++++ SOURCE
The Win-Win Of A Work-For-Rent Arrangement

By Thursday, May 14, 2009 35 2

Update in 2015: Our most recent housemate, Dan,  who gardened in 2013 in exchange for rent, was a joy. I’m  grateful for his good work, and his positive presence in the house. He’s 63, in contrast to our prior work-for-rent folks, who were recent college graduates. 

Who says that single people ought to live alone, or that married couples wouldn’t want or need a housemate? I’m happily married and I love having a housemate who helps us garden, clean the house  and tend our urban chickens in exchange for rent. It raises our quality of life altogether, and also reduces overall carbon footprint.

This piece below first appeared as a guest post at Get Rich Slowly.

“Friendly married couple, both professionals in sustainability, seeks one competent, friendly person to serve as Home & Garden Manager in exchange for free rent.”

That’s the opener to the Craigslist ad that has turned our weedy front lawn into a beautiful garden,  freed up six hours of our time per week and yielded us a lot of fun at no cost.

Conversely, two bright, energetic college graduates have each repaid about $2,500 on their student loans that they would still owe if they hadn’t been (one at a time) our housemates, working in exchange for rent. A work/rent exchange can be a win-win for both parties, especially in this tightening economy, and could revolve around child care, home repairs, cooking, painting, etc. rather than gardening. While some people would craft this as a landlord/tenant arrangement, especially if living quarters were completely separate, it works nicely for us as a housemate arrangement.

Here are the common-sense rules that have worked for us.

The recruitment ad should be specific, giving a clear picture of what both parties should expect. Here’s the rest of our Craigslist ad:

We’re offering:

  • Pleasant house with spacious, sunny bedroom for you
  • $15-$20/hour in rent/util. for skilled, reliable work
  • Great location by Mt Tabor Park

You are:

  • Organized and able to keep an accurate work-log
  • Happy to work 6 hours/week without excuses
  • Experienced at gardening & housekeeping
  • Able to make vegetarian meals and enjoy them with us
  • Experienced at living with others
  • Equipped with references, both employment and housemates
  • Comfortable with green lifestyle, i.e. CFL’s, low hot-water use, composting

If you are qualified, please email a letter of interest and your phone number. I’ll call or write back if I see a possible fit. Thank you!
++++++++
++++ RAW DATA
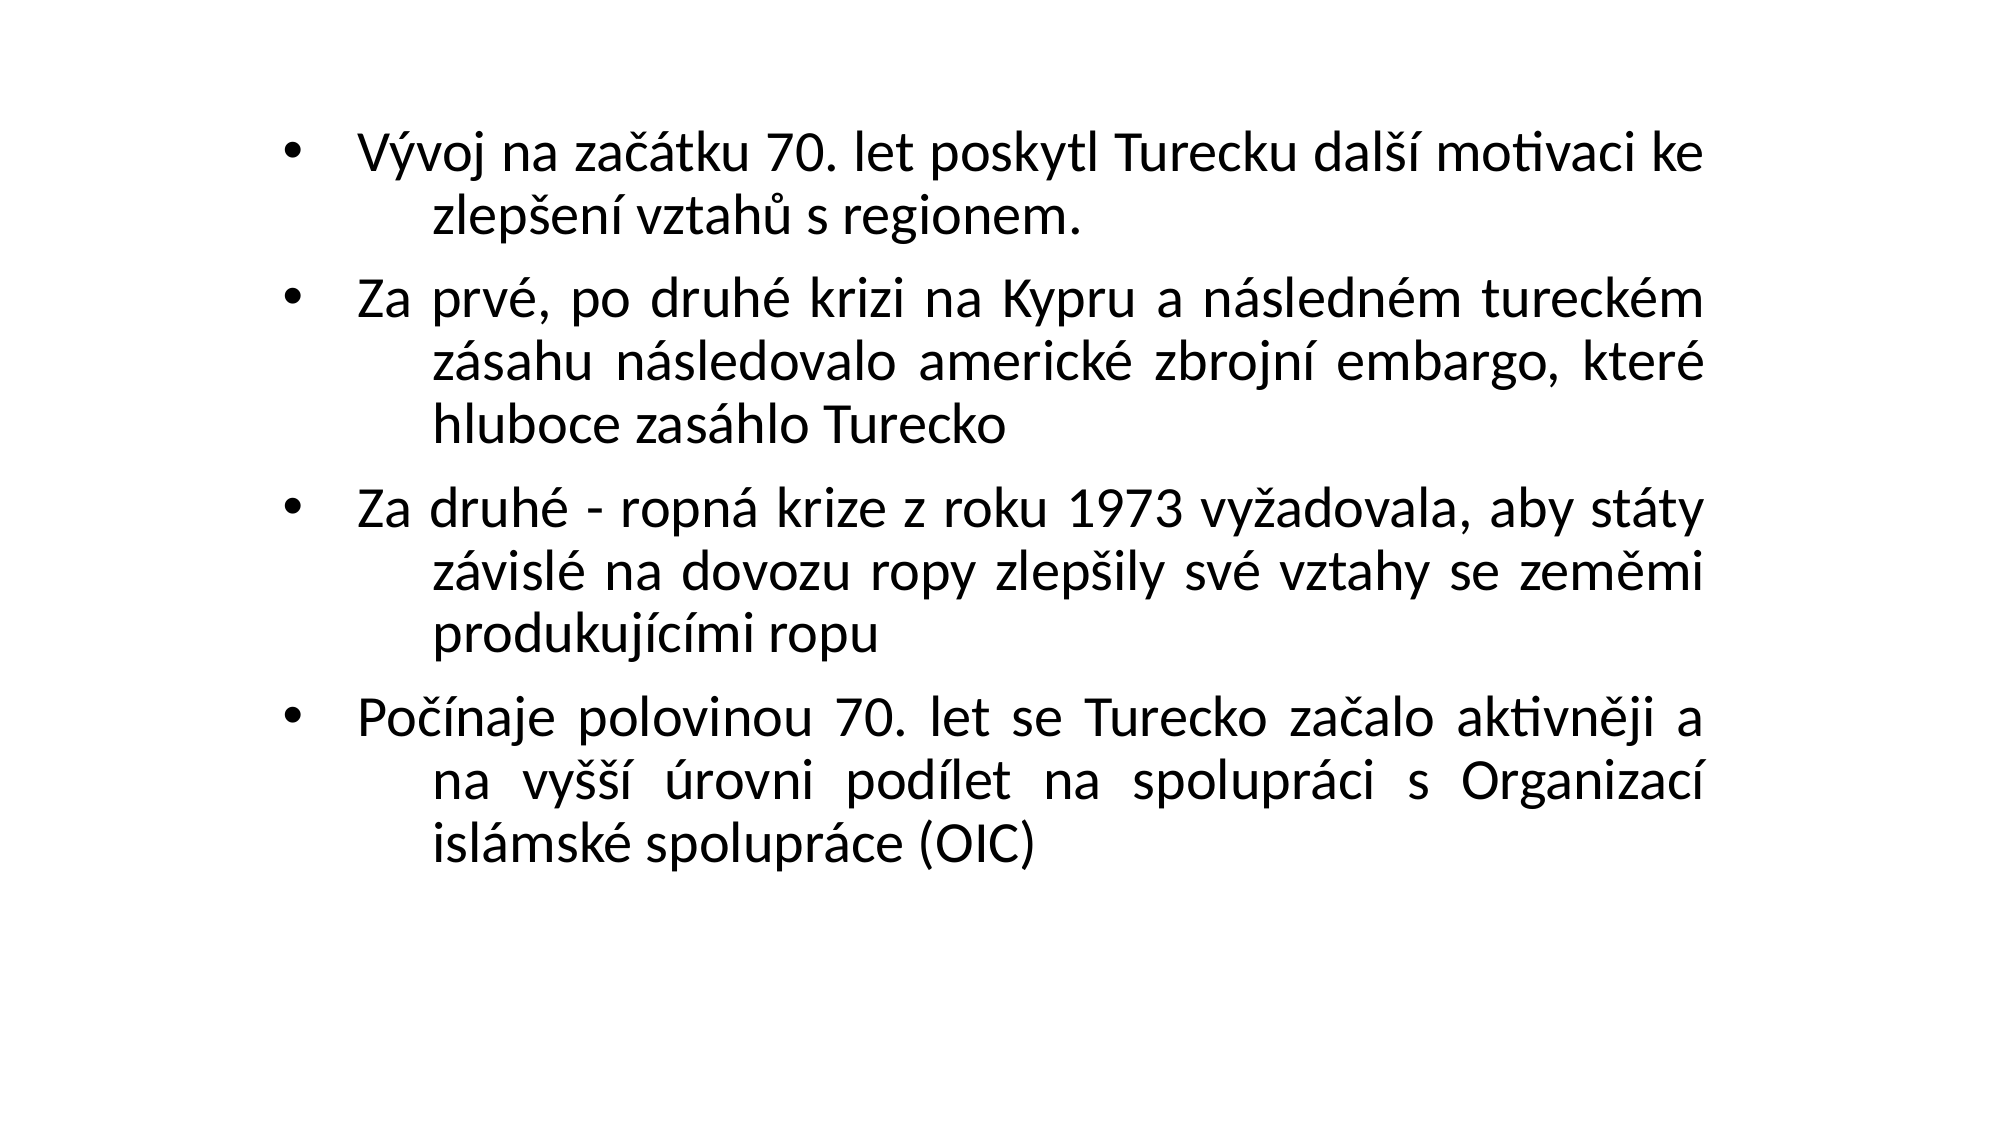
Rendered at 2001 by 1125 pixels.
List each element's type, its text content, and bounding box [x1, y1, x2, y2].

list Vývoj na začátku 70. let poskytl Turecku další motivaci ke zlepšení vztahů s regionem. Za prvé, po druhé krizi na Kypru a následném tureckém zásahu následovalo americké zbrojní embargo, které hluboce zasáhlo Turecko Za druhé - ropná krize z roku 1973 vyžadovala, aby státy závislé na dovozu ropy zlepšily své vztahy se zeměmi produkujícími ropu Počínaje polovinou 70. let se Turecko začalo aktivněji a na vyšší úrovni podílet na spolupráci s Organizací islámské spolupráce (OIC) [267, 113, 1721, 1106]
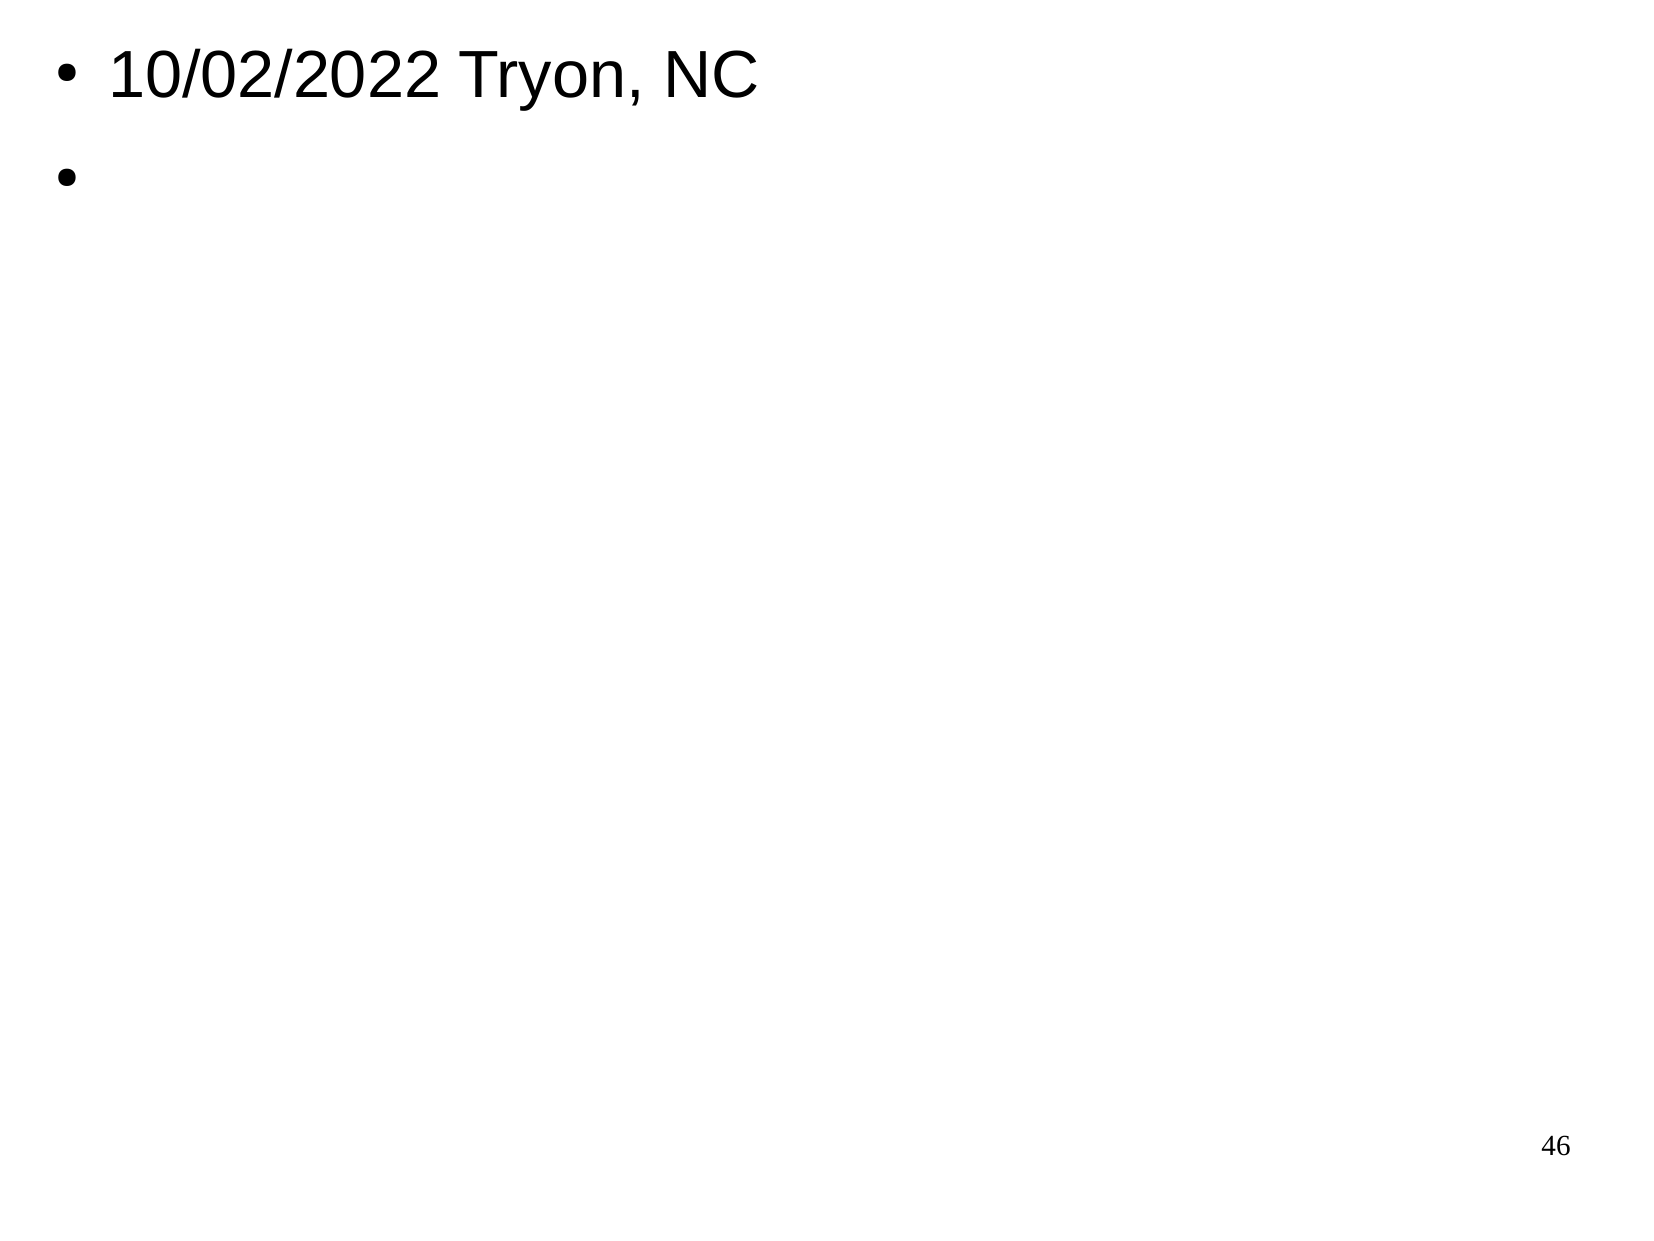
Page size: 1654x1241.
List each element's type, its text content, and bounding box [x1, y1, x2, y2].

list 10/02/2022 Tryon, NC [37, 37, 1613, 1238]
++++++++
++++ RAW DATA
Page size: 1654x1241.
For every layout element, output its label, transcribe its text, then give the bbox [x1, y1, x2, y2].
++++++++
++++ RAW DATA
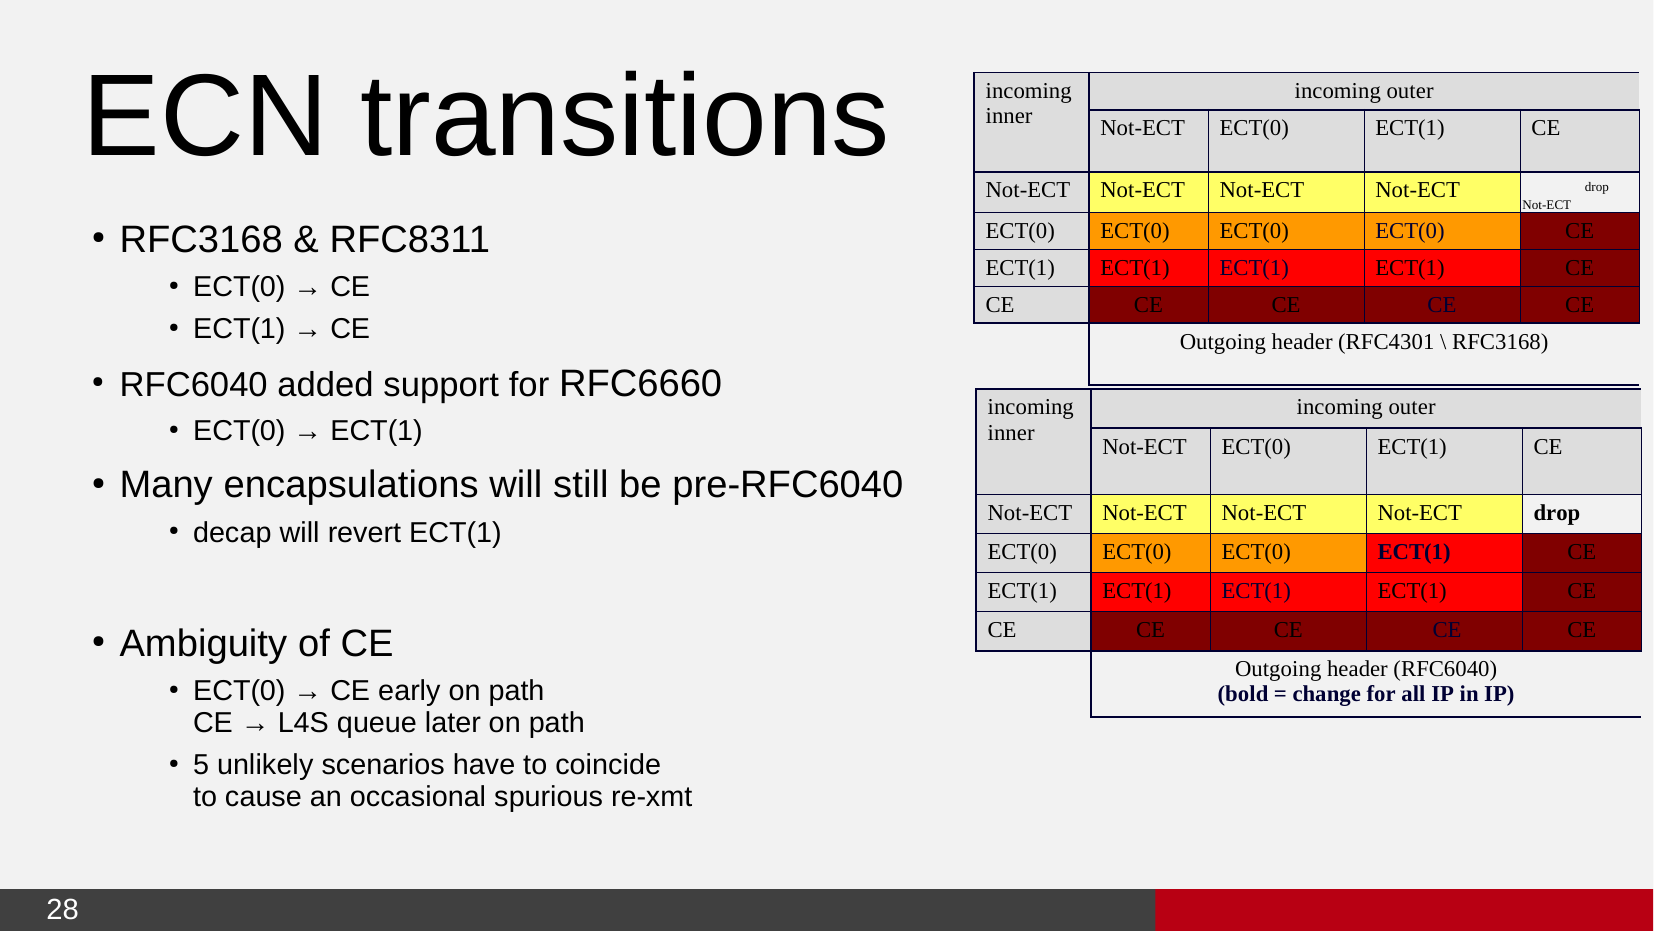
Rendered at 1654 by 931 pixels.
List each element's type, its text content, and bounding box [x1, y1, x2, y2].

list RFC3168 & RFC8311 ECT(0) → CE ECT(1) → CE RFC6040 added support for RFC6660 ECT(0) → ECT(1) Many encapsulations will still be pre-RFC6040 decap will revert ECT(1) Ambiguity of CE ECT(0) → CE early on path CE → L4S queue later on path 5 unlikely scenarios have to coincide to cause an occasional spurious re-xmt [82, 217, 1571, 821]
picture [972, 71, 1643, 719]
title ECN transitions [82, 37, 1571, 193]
++++++++
### THE TASKS
1/ Answer these from the work-for-rent article, each on its own line:
(a) How old is Dan, the housemate who gardened in 2013?
(b) How many hours of work per week does the ad ask for?
(c) About how much did each college graduate repay on student loans?
2/ Say whether each statement agrees with the work-for-rent article, giving yes or no and quoting the words that decide it.
(a) The ad offers $15-$20 per hour in rent and utilities for work.
(b) The two college graduates lived in the house at the same time.
(c) The ad asks applicants to mail in a resume.
3/ Please extend the work-for-rent article, picking up right after its last sentence.

### EXERCISE RESPONSES
1/
(a) 63
(b) 6 hours
(c) About $2,500

2/
(a) Yes: "$15-$20/hour in rent/util. for skilled, reliable work"
(b) No: "(one at a time) our housemates"
(c) No: "please email a letter of interest and your phone number"

3/
________________________________________________________

The “hiring” process is similar to that for any job, with the addition that you definitely need to like being around this person. If their written information looks good, do a phone interview. If they sound good, have an in-person interview. Volunteer lots of information, including downsides (“Sorry, but your bedroom will be hot in the summer.”) If everyone is seeing a fit, arrange a paid trial work-session. (Seeing the person actually work is the most important step.) Finally, check references from both employers and housemates.

The applicant must feel right to you at each stage in order to move to the next stage. Past experience in hiring is great, but even without it, you can generally tell if a person is responsible and has the work ethic and social skills you need in a working housemate.

The paid work-session tells you much more about a person’s actual work-skills than either their resume or references – but references are still crucial. Also critical: do you like the person and feel comfortable? The housemate fit is probably more a make-or-break than their work-skills.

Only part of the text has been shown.